Advantages of Cold Forming

Compared to hot forming and machining, cold forming has many advantages, including:

  • It can usually be performed at room temperature.
  • It can create harder parts.
  • It can create parts with a higher yield point.
  • It increases the tensile strength of the metal through strain hardening.
  • It creates a superior surface finish on the product.
  • It is a high-speed process. For example, one or two parts might be created per minute through machining, compared to 50 to 400 parts per minute in cold forming.
  • It produces consistent parts.
  • It provides for better control of the final dimensions of the part.
  • It is a much safer process because of the lower temperatures.
  • It is cost effective since no heating of the metal is required.
  • Most secondary operations are eliminated, giving additional savings in money and time.
  • There is no waste of material—nothing is machined off, except possibly during a secondary process. The same amount of metal that was in the blank is in the finished part.
  • It is ideal for working with precious metals like gold, silver, and palladium, since there is no waste of material.
  • There is less chance of contamination of the metal.
  • Dies used in cold forming last longer than those used in hot forming.
  • There is no risk of warping metal with cold forming like there is with hot forming.
  • Cold formed metal has a natural radius on almost every edge, corner and undercut due to the material flow as it fills a die under the extreme pressures used in cold forming.
  • Cold forming techniques are usually simpler to perform than hot working ones.

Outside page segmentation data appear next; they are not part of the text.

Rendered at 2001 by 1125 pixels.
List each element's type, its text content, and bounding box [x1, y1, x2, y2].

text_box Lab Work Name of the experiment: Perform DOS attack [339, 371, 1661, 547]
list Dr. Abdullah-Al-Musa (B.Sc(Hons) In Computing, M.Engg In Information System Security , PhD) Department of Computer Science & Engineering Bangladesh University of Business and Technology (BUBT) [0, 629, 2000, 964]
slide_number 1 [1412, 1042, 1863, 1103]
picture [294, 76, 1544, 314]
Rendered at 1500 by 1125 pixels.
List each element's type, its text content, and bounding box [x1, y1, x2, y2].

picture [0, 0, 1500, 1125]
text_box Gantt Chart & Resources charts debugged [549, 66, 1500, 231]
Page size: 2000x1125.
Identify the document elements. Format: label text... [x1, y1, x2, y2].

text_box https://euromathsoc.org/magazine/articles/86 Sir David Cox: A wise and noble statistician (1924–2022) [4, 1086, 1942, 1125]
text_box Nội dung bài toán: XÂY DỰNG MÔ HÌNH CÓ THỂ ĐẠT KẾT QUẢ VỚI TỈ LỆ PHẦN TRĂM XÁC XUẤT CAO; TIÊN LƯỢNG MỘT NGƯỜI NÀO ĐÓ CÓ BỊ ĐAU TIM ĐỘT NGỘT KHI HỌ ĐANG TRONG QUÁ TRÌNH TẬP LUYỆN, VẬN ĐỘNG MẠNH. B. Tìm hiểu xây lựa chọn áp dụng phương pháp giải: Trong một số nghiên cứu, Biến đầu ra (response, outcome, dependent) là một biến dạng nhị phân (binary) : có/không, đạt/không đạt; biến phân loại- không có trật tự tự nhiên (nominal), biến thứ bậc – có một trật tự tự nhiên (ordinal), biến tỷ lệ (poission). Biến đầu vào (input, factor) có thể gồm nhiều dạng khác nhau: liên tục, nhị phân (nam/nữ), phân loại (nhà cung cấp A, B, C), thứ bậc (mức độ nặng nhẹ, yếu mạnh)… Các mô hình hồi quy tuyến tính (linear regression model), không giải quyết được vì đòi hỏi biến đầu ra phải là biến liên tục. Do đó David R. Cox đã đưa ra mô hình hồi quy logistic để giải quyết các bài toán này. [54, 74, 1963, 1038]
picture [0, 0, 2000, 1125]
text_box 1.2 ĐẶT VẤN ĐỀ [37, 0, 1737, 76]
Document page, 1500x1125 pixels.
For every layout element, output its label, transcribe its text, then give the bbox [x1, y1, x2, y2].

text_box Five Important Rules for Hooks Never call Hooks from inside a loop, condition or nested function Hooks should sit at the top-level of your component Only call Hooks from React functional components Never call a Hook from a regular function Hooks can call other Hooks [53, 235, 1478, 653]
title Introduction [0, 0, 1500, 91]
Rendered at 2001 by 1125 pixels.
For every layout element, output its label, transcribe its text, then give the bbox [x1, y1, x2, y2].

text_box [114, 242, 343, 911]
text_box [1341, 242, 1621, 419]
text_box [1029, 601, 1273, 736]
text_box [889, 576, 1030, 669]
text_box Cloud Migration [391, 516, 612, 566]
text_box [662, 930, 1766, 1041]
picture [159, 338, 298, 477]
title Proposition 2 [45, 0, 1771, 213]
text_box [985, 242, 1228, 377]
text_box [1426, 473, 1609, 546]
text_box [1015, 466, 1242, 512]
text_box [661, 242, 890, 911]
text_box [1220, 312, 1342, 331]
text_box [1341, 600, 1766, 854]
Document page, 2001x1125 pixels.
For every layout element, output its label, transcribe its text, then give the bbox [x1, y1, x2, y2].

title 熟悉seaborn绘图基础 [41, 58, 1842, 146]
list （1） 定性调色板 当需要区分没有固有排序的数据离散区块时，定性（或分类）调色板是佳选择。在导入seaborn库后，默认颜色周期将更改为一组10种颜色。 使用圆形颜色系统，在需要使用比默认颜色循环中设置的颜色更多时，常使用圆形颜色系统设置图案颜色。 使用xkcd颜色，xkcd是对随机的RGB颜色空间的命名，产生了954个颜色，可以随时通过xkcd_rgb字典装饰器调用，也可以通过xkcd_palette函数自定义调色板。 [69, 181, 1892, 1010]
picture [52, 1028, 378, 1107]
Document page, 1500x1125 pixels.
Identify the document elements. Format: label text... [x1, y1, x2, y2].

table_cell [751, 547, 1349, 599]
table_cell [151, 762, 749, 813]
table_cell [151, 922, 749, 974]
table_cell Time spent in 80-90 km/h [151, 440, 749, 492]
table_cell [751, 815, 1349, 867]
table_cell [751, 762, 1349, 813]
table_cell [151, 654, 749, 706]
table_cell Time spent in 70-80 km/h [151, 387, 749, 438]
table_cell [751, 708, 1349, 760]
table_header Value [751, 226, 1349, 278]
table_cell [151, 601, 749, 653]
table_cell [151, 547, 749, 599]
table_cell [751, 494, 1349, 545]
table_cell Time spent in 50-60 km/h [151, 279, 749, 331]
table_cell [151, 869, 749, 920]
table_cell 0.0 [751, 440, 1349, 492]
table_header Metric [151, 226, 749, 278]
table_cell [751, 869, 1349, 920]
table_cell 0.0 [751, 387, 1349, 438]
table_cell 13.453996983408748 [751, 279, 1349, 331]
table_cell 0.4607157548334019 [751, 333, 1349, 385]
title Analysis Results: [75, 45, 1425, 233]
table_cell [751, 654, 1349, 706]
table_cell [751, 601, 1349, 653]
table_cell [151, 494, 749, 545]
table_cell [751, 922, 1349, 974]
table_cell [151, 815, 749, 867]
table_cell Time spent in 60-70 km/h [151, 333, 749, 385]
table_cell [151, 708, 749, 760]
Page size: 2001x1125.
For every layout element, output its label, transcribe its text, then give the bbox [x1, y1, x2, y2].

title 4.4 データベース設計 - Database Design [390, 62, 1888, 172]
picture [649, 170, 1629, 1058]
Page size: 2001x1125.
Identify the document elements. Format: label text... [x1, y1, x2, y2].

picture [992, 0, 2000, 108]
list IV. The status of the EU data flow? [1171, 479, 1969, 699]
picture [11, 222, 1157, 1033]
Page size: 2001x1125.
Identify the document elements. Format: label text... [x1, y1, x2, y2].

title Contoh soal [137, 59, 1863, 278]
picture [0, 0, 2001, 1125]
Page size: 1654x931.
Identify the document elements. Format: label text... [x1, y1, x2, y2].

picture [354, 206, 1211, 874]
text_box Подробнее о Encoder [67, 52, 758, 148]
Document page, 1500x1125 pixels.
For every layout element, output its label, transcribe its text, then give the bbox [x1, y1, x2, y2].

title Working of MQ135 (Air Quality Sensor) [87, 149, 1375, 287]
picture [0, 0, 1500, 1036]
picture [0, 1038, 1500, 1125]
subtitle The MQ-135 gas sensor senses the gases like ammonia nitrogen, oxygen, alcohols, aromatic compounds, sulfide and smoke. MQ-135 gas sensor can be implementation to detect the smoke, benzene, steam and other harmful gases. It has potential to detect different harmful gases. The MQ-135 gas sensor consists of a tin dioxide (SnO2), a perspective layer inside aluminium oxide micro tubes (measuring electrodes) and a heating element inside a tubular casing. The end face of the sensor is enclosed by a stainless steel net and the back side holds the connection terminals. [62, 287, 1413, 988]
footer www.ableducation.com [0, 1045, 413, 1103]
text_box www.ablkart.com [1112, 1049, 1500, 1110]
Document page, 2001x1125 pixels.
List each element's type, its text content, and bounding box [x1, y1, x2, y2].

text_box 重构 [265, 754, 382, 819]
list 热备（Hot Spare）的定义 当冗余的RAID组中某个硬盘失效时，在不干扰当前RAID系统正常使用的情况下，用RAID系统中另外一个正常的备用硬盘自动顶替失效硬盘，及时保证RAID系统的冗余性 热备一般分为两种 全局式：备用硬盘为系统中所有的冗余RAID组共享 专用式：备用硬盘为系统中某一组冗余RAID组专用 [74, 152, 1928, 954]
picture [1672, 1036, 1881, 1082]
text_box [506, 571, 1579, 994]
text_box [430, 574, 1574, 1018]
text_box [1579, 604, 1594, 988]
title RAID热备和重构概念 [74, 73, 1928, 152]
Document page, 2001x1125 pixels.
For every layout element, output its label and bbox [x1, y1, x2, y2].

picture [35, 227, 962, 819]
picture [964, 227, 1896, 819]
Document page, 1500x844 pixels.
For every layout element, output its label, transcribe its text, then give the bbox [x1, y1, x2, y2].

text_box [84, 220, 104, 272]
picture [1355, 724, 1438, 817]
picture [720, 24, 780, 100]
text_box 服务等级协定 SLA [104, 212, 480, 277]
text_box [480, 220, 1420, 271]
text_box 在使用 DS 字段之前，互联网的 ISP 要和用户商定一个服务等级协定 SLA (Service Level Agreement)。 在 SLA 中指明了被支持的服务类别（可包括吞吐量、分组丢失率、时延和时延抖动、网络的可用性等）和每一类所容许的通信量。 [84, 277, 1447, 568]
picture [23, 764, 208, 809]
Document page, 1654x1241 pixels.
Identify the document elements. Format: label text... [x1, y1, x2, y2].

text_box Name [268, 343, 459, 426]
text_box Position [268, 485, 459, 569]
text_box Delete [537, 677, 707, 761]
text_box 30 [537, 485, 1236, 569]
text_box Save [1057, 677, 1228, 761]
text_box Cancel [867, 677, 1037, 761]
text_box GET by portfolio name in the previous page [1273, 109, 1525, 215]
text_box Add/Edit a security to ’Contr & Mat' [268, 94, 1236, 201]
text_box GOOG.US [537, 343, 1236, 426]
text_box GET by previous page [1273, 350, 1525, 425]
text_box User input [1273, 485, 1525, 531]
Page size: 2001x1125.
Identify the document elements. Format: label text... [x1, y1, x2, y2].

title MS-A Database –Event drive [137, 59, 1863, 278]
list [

Picking the Perfect Process for Your Projects

Which is better, cold forming or hot forming? The answer is simple: it depends.

Different types of metal respond differently under each type of forming, so that is a critical question to look at before buying equipment. If your operation works frequently in several different materials, you may need to consider both hot and cold forming machinery.

The ultimate determination for the process is the type of product you need to produce. Does it need to be malleable? Does it need to be extremely hard? Is their risk of damage if it is too brittle or too soft? All potential factors need to be considered before settling on a final solution to your forming needs. As with any metalworking equipment purchase, be sure to consult with friends in the industry and trusted machinery dealers to look carefully at all the advantages and disadvantages of each process to help you select the ideal one for your upcoming projects and overall operation.